** 所给文段 **
........

导读:提起八旗,我们往往会想起公元1644年由吴三桂引领入关的13万铁骑,会想起《甄嬛传》里鱼贯穿梭的八旗冰戏,会想起《孝庄秘史》中一身素白盔甲的马景涛,会想起骄横跋扈强换旗地的鳌拜,也许会想起教科书里那句“以牛录为基本单位”的描述。可是八旗之下就真的只有牛录么?13万满洲兵士又是如何在八旗制度下攻城略地... |
提起八旗,我们往往会想起公元1644年由吴三桂引领入关的13万铁骑,会想起《甄嬛传》里鱼贯穿梭的八旗冰戏,会想起《孝庄秘史》中一身素白盔甲的马景涛,会想起骄横跋扈强换旗地的鳌拜,也许会想起教科书里那句“以牛录为基本单位”的描述。可是八旗之下就真的只有牛录么?13万满洲兵士又是如何在八旗制度下攻城略地逐鹿中原的呢?

........

** 记录信息 **
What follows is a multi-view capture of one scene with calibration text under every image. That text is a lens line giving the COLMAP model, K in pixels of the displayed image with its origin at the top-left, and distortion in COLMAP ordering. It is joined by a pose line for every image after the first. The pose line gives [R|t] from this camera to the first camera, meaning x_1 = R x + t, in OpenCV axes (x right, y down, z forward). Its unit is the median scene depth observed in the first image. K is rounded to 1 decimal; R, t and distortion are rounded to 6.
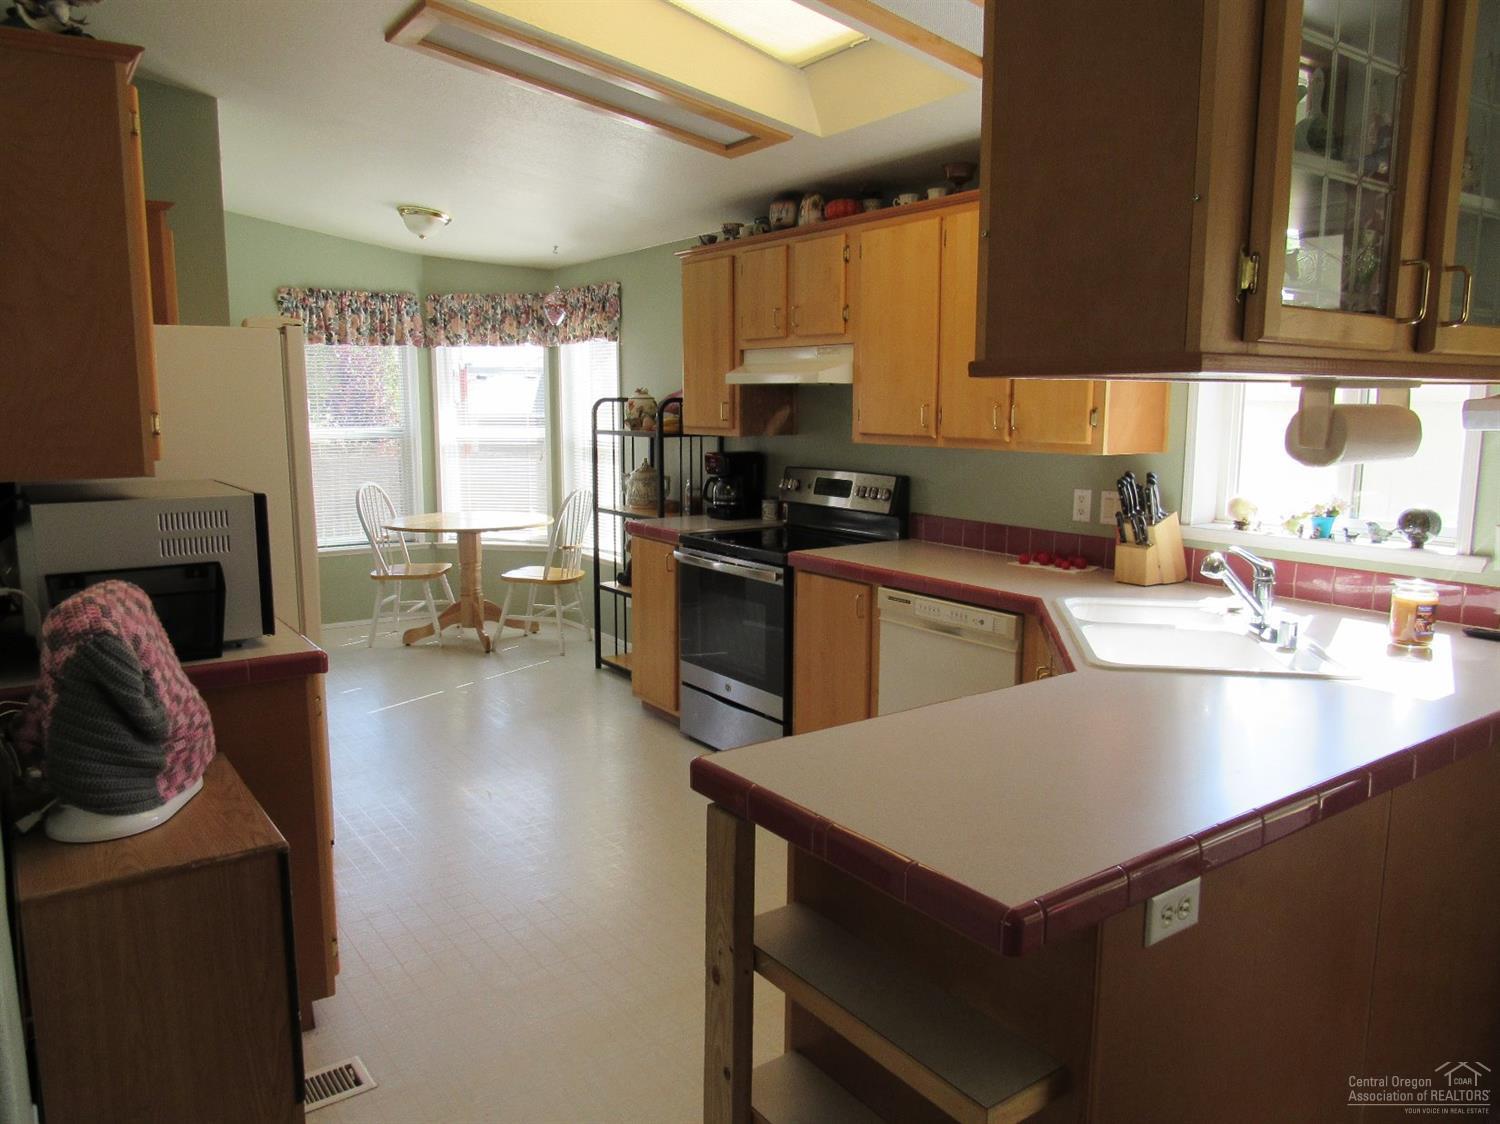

........

** 练习任务 1 **
据所给文段,公元1644年入关的十三万铁骑由何人引领?
** 练习任务 2 **
请判断下列陈述是否与所给文段相符,并逐条引用文段原句作为依据:(a)文段提及《甄嬛传》中的八旗冰戏;(b)文段称马景涛在《孝庄秘史》中身着黑色盔甲;(c)文段提及鳌拜强换旗地。
所载各行与此无关。

** 参考答案 1 **
由吴三桂引领。

** 参考答案 2 **
(a)是。依据:"会想起《甄嬛传》里鱼贯穿梭的八旗冰戏"。
(b)否。依据:"会想起《孝庄秘史》中一身素白盔甲的马景涛"。
(c)是。依据:"会想起骄横跋扈强换旗地的鳌拜"。